▶ _WORK TASK_
Gather each line of the records where "github" appears.

▶ _DATA IN THIS EXERCISE_
======
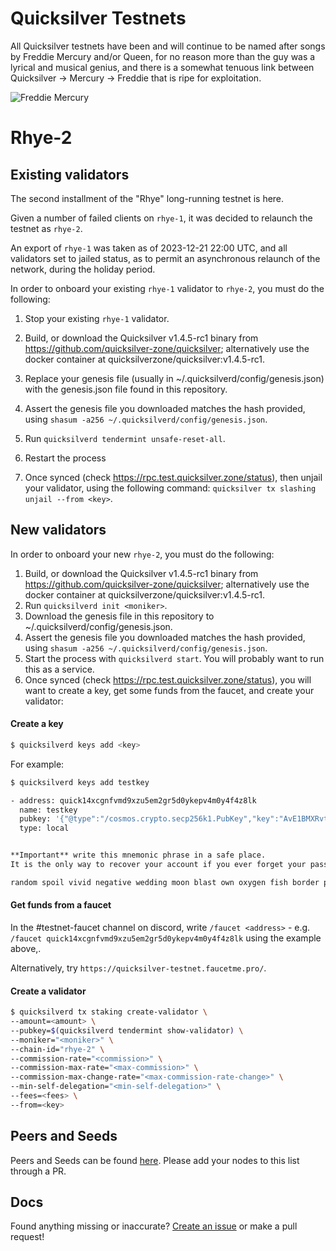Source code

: # Quicksilver Testnets

All Quicksilver testnets have been and will continue to be named after songs by Freddie Mercury and/or Queen, for no reason more than the guy was a lyrical and musical genius, and there is a somewhat tenuous link between Quicksilver -> Mercury -> Freddie that is ripe for exploitation. 

![Freddie Mercury](https://static.miraheze.org/nonciclopediawiki/thumb/8/84/Freddie_Mercury_simpson.png/200px-Freddie_Mercury_simpson.png)

# Rhye-2

## Existing validators

The second installment of the "Rhye" long-running testnet is here.

Given a number of failed clients on `rhye-1`, it was decided to relaunch the testnet as `rhye-2`.

An export of `rhye-1` was taken as of 2023-12-21 22:00 UTC, and all validators set to jailed status, as to permit an asynchronous relaunch of the network, during the holiday period.

In order to onboard your existing `rhye-1` validator to `rhye-2`, you must do the following:

1. Stop your existing `rhye-1` validator.
2. Build, or download the Quicksilver v1.4.5-rc1 binary from https://github.com/quicksilver-zone/quicksilver; alternatively use the docker container at quicksilverzone/quicksilver:v1.4.5-rc1.

3. Replace your genesis file (usually in ~/.quicksilverd/config/genesis.json) with the genesis.json file found in this repository.
4. Assert the genesis file you downloaded matches the hash provided, using `shasum -a256 ~/.quicksilverd/config/genesis.json`.
4. Run `quicksilverd tendermint unsafe-reset-all`.
5. Restart the process
6. Once synced (check https://rpc.test.quicksilver.zone/status), then unjail your validator, using the following command: `quicksilver tx slashing unjail --from <key>`.

## New validators

In order to onboard your new `rhye-2`, you must do the following:

1. Build, or download the Quicksilver v1.4.5-rc1 binary from https://github.com/quicksilver-zone/quicksilver; alternatively use the docker container at quicksilverzone/quicksilver:v1.4.5-rc1.
2. Run `quicksilverd init <moniker>`.
3. Download the genesis file in this repository to ~/.quicksilverd/config/genesis.json.
4. Assert the genesis file you downloaded matches the hash provided, using `shasum -a256 ~/.quicksilverd/config/genesis.json`.
5. Start the process with `quicksilverd start`. You will probably want to run this as a service.
6. Once synced (check https://rpc.test.quicksilver.zone/status), you will want to create a key, get some funds from the faucet, and create your validator:

#### Create a key
```sh
$ quicksilverd keys add <key>
```

For example:
```sh
$ quicksilverd keys add testkey

- address: quick14xcgnfvmd9xzu5em2gr5d0ykepv4m0y4f4z8lk
  name: testkey
  pubkey: '{"@type":"/cosmos.crypto.secp256k1.PubKey","key":"AvE1BMXRvtydR95jRdrGzWOVpmlC1Uf6V5SazxxFTECa"}'
  type: local


**Important** write this mnemonic phrase in a safe place.
It is the only way to recover your account if you ever forget your password.

random spoil vivid negative wedding moon blast own oxygen fish border project cabbage agent belt dress body absent book tiny myself reflect minimum supreme
```

#### Get funds from a faucet

In the #testnet-faucet channel on discord, write `/faucet <address>` - e.g. `/faucet quick14xcgnfvmd9xzu5em2gr5d0ykepv4m0y4f4z8lk` using the example above,.

Alternatively, try `https://quicksilver-testnet.faucetme.pro/`.

#### Create a validator
```sh
$ quicksilverd tx staking create-validator \
--amount=<amount> \
--pubkey=$(quicksilverd tendermint show-validator) \
--moniker="<moniker>" \
--chain-id="rhye-2" \
--commission-rate="<commission>" \
--commission-max-rate="<max-commission>" \
--commission-max-change-rate="<max-commission-rate-change>" \
--min-self-delegation="<min-self-delegation>" \
--fees=<fees> \
--from=<key>
```

## Peers and Seeds

Peers and Seeds can be found [here](./rhye-2/PEERS.md). Please add your nodes to this list through a PR.

## Docs
Found anything missing or inaccurate? [Create an issue](https://github.com/ingenuity-build/testnets/issues) or make a pull request!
======
▶ _SOLUTION BELOW_
2. Build, or download the Quicksilver v1.4.5-rc1 binary from https://github.com/quicksilver-zone/quicksilver; alternatively use the docker container at quicksilverzone/quicksilver:v1.4.5-rc1.
1. Build, or download the Quicksilver v1.4.5-rc1 binary from https://github.com/quicksilver-zone/quicksilver; alternatively use the docker container at quicksilverzone/quicksilver:v1.4.5-rc1.
Found anything missing or inaccurate? [Create an issue](https://github.com/ingenuity-build/testnets/issues) or make a pull request!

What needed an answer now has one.